69. Relevant factors in determining the proper scope of the affirmative relief include whether it is temporary and limited in nature, United States v. Paradise, 480 U.S. 149, 182, 94 L. Ed. 2d 203, 107 S. Ct. 1053 (1987); whether it involves layoffs or less burdensome promotions, Wygant, 476 U.S. at 282-283; Howard v. McLucas, 871 F.2d 1000, 1010 (11th Cir. 1989), cert. denied sub nom., Poss v. Howard, 493 U.S. 1002, 107 L. Ed. 2d 555, 110 S. Ct. 560 (1989); Howard, 871 F.2d at 1010 (affirmative promotional relief met more strict constitutional requirement that it be narrowly tailored in part because targeted promotions represented only 4.3% of similar promotions made during the same period); and the nature of the employment, see Paradise, 480 U.S. at 167 n.18 (noting cases suggesting a greater government interest in eliminating possibly discriminatory employment policies in law enforcement, but not reaching issue); accord Wittmer v. Peters, 87 F.3d 916 (7th Cir. 1996) (Posner, J.) (discussing cases recognizing special nature of law enforcement in approving race-conscious remedies).

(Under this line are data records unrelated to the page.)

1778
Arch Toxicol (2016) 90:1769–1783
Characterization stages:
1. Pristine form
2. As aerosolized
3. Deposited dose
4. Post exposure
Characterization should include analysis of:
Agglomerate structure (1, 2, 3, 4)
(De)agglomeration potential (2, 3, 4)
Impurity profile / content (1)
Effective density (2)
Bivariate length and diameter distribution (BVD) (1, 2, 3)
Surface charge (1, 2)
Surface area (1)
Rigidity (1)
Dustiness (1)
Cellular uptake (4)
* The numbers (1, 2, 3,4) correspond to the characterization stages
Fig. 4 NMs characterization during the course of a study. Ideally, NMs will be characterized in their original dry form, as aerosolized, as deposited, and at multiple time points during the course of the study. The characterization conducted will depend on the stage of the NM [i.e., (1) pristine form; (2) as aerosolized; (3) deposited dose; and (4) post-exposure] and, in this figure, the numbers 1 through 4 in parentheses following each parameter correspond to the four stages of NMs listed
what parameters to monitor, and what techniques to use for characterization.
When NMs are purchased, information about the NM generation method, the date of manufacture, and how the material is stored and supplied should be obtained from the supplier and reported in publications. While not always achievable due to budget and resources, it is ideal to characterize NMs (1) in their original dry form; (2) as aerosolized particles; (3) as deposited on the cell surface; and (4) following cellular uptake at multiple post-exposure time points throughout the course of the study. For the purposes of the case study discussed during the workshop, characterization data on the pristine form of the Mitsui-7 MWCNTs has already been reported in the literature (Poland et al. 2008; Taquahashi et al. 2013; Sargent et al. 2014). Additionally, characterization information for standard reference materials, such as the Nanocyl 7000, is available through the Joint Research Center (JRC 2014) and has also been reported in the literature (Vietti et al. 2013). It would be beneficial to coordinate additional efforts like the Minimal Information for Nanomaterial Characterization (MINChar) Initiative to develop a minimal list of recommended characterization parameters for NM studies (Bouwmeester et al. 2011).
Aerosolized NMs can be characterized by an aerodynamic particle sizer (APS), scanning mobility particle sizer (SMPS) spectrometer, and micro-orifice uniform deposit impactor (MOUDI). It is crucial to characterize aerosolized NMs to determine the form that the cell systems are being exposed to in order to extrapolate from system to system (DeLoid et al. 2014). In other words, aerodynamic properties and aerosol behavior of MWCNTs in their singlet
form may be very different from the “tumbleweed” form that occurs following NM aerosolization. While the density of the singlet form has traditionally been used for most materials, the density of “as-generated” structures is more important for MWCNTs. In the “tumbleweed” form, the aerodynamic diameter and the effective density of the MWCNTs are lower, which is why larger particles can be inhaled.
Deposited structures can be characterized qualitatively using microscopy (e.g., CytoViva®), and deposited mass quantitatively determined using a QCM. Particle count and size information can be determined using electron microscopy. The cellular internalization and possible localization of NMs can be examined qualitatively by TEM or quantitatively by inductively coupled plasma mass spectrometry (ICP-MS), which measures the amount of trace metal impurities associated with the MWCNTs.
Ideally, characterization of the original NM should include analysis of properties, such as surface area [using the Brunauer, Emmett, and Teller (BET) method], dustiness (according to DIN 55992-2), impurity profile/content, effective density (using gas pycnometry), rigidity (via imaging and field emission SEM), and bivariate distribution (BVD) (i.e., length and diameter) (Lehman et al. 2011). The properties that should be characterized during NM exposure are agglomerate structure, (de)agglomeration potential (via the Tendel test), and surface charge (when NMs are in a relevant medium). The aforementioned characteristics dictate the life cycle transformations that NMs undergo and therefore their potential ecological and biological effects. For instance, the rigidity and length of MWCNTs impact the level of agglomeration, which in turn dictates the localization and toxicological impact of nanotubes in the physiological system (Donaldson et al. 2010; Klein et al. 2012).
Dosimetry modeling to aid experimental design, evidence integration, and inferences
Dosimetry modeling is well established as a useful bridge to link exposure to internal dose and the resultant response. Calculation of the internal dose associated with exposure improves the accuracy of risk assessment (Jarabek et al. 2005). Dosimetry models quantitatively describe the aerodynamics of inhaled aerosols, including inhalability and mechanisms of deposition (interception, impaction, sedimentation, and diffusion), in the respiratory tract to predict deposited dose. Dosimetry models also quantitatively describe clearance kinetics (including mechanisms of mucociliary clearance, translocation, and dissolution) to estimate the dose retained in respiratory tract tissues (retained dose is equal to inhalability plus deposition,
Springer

70. The Supreme Court's decision in Croson, as well as its subsequent decision in Adarand Constructors, Inc. v. Pena, 515 U.S. 200, 132 L. Ed. 2d 158, 115 S. Ct. 2097 (1995), may establish a stricter standard. There is some uncertainty as to whether the law of this Circuit requires that the Title VII standard of Johnson be applied in a discrimination case against the federal government as opposed to the strict scrutiny analysis required under the U.S. Constitution by Croson and Adarand. The Supreme Court stated in Adarand that, "We hold today that all racial classifications, imposed by whatever federal, state, or local government actor, must be analyzed by a reviewing court under strict scrutiny." 115 S. Ct. at 2112. This issue has been considered by another judge in this District in a quite similar action against the Federal Bureau of Investigation:
The FBI is a federal agency and, as such, is not subject to the equal protection clause of the Fourteenth Amendment. While the Fifth Amendment has been interpreted as imposing equal protection guarantees similar to those provided by the Fourteenth Amendment, the Court has been unable to find any post-Croson cases in which the Croson standard has been applied to voluntary race-conscious relief granted by a federal agency in the Title VII context.